Heller advocates for a test-driven approach to AI development, particularly in high-stakes fields like law. This involves:
1. Creating a comprehensive test suite
2. Iteratively refining prompts based on test results
3. Aiming for near-perfect accuracy before deployment
In legal tech, even small errors can erode user trust. Heller's team focused on achieving 100% accuracy to meet the exacting standards of legal professionals.
The Importance of First Impressions
For AI tools in professional settings, the first user experience is critical. Heller notes that busy professionals may dismiss AI solutions after a single poor experience, emphasizing the need for polished, reliable products from day one.
Lawyers are particularly demanding users. They're accustomed to billing by the hour and are skeptical of technology that could disrupt their workflow. Winning their trust requires demonstrating clear value and impeccable accuracy.

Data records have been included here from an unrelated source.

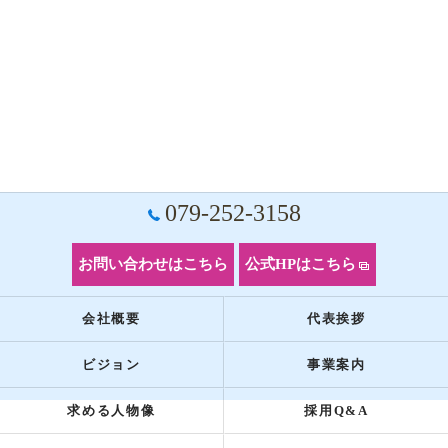
079-252-3158
お問い合わせはこちら
公式HPはこちら
会社概要
代表挨拶
ビジョン
事業案内
求める人物像
採用Q&A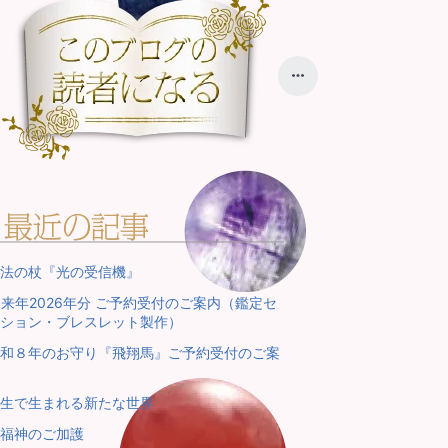
法の杖『光の受信機』
来年2026年分 ご予約受付のご案内（鑑定セ
ション・ブレスレット製作）
和８年のお守り『飛翔馬』ご予約受付のご案
生で生まれる新たな世界
福神のご加護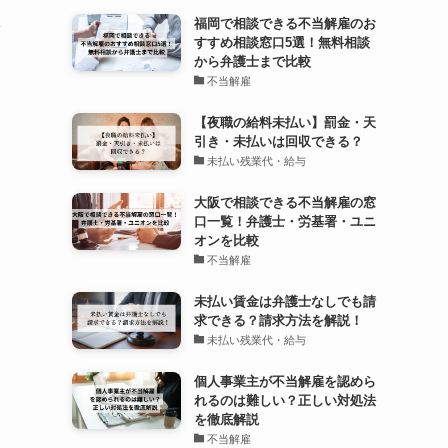
体
福岡で相談できる不当解雇のお
すすめ相談窓口5選！無料相談
から弁護士まで比較
不当解雇
【夜職の給料未払い】罰金・天
引き・未払いは回収できる？
未払い残業代・給与
大阪で相談できる不当解雇の窓
口一覧！弁護士・労基署・ユニ
オンを比較
不当解雇
未払い賃金は弁護士なしでも請
求できる？請求方法を解説！
未払い残業代・給与
個人事業主が不当解雇を認めら
れるのは難しい？正しい対処法
を徹底解説
不当解雇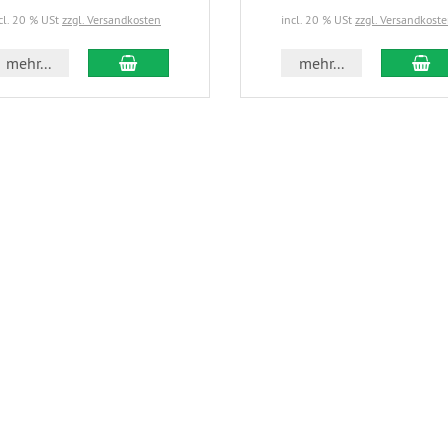
cl. 20 % USt
zzgl. Versandkosten
incl. 20 % USt
zzgl. Versandkost
In den Warenkorb
In
mehr...
mehr...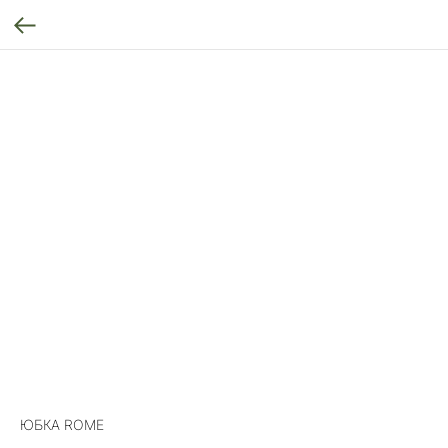
ЮБКА ROME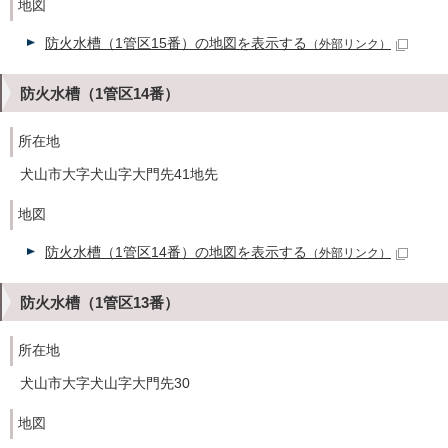
地図
防火水槽（1管区15番）の地図を表示する
（外部リンク）
防火水槽（1管区14番）
所在地
犬山市大字犬山字大門先41地先
地図
防火水槽（1管区14番）の地図を表示する
（外部リンク）
防火水槽（1管区13番）
所在地
犬山市大字犬山字大門先30
地図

Challenges and Opportunities with GPT-4 and Beyond:
While GPT-4 represented a quantum leap in capabilities, Heller sees even greater potential in models like GPT-4 Turbo (1106) and beyond. These models offer:
1. Improved precision and attention to detail
2. Enhanced ability to follow complex instructions
3. Potential for injecting domain-specific expertise into the thinking process
The future may involve prompting AI not just with what to do, but how to think about solving problems, drawing on the expertise of top professionals in each field.
The AI revolution, particularly in professional services, is just beginning. There's enormous potential for entrepreneurs who can effectively harness these technologies to solve real-world problems.